Surrealism embodied a contradiction. Like the avant-garde, their dream of revolution was a radical break from the past into something new. At the same time, they argued that their moment of "revolution" was heralded by history—if one selected the right history! Surrealism was to be the heir of a new, modern spirit at the same time that it was also an historical accretion, slowly emerging from broader, older streams of human creativity. The broad tapestry provided individual threads to be rewoven—from the naturalism of the Italian Renaissance to the ideas of the major avant-garde movements such as Cubism, Expressionism, Futurism, Metaphysical Art, and Dadaism.
The central shaping force was the energy of the nascent century, the feeling embodied in the coming of electricity, the airplane, and the motorcar. Nowhere was this more apparent than in the First World War, a conflagration that began on horseback and ended with tanks. The Second World War served as a bracket to energies that defined the European avant-garde before, during, and after the Surrealists.
One thread begins, ironically, with Pablo Picasso and the Cubism in Paris. Little could seem further from the rebellions of the Surrealists than this art, with its clean, almost machinelike edges of flat "cubes." But not only was Picasso Breton's favorite artist, Cubism was also the origin of a basic pictorial language and attitude for the avant-garde of the new century.
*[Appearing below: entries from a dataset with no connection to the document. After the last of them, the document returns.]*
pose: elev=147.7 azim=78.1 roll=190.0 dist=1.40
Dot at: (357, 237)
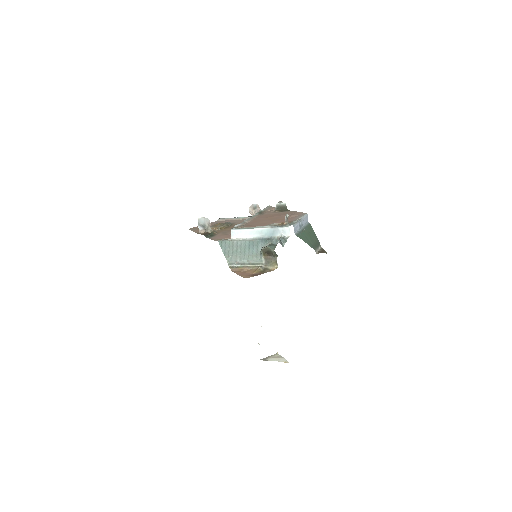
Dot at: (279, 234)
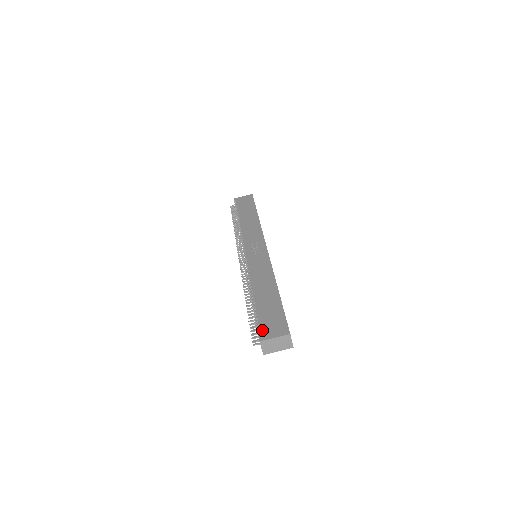
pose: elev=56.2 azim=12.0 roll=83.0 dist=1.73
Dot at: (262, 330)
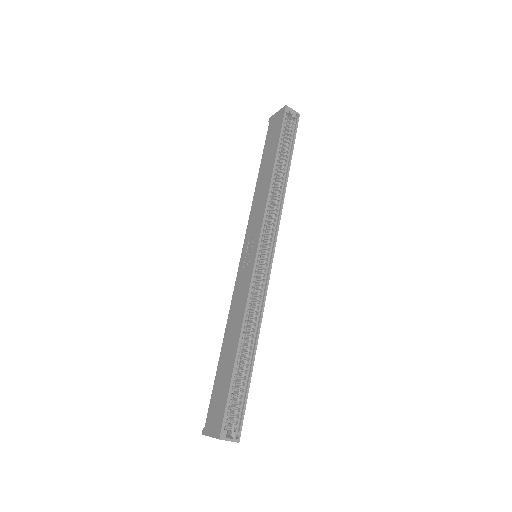
Dot at: (207, 417)
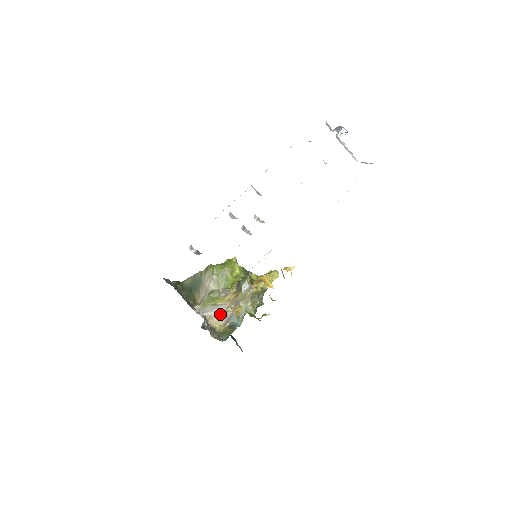
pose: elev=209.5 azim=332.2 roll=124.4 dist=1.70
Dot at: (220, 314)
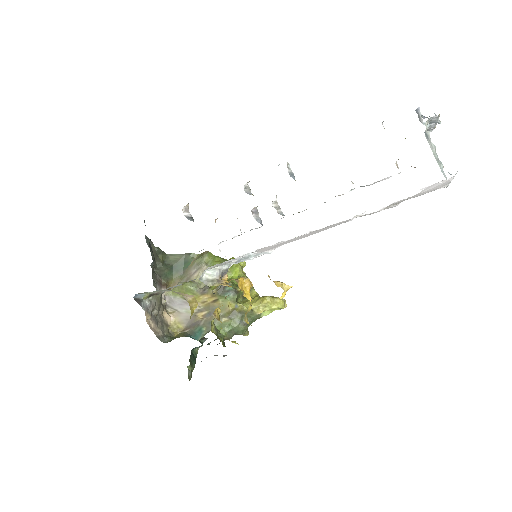
Dot at: (186, 314)
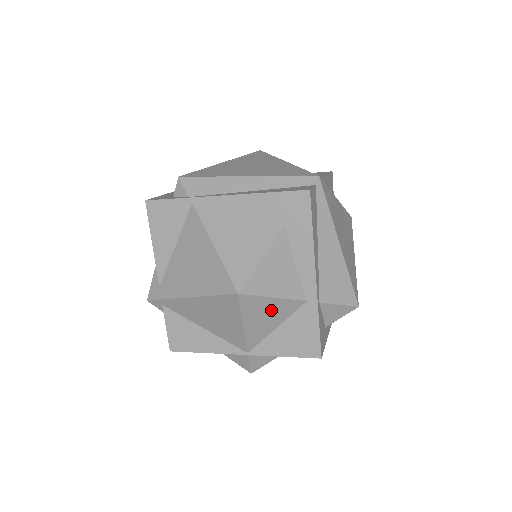
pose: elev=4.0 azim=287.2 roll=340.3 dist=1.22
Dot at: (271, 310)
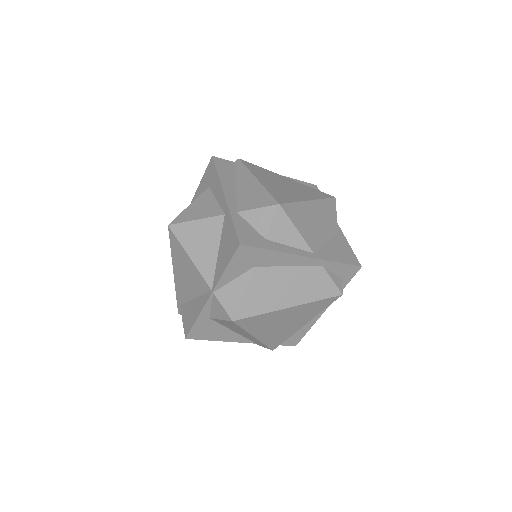
Dot at: (202, 234)
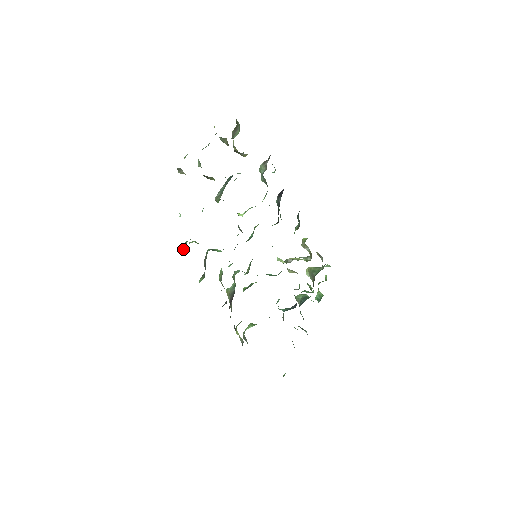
The techniques developed by Cubism during the years 1912 to 1914—such as the use of collage and the inclusion of found objects— were applied by many artists and movements throughout Europe to ends quite different than the Cubism had envisioned. Nowhere was this more true than among the German Expressionists, many of whom became members of the Dada movement after 1916. By 1919, collage in the hands of an artist like Max Ernst was considered to be proto-Surrealist. Thus Surrealism drew upon the earlier elements in Cubism and Expressionism. And there were other sources.
The young hellions of the Italian Futurist movement began in 1909 to develop an art and philosophy of energy and dynamism to force their classically laden past to merge with the future of a speeding automobile. Much of the nihilism and many of the tactics they developed were picked up several years later by the Dadaists, whose cabaret's drums and performances beat steadily against, or perhaps in tune with, the drums of war.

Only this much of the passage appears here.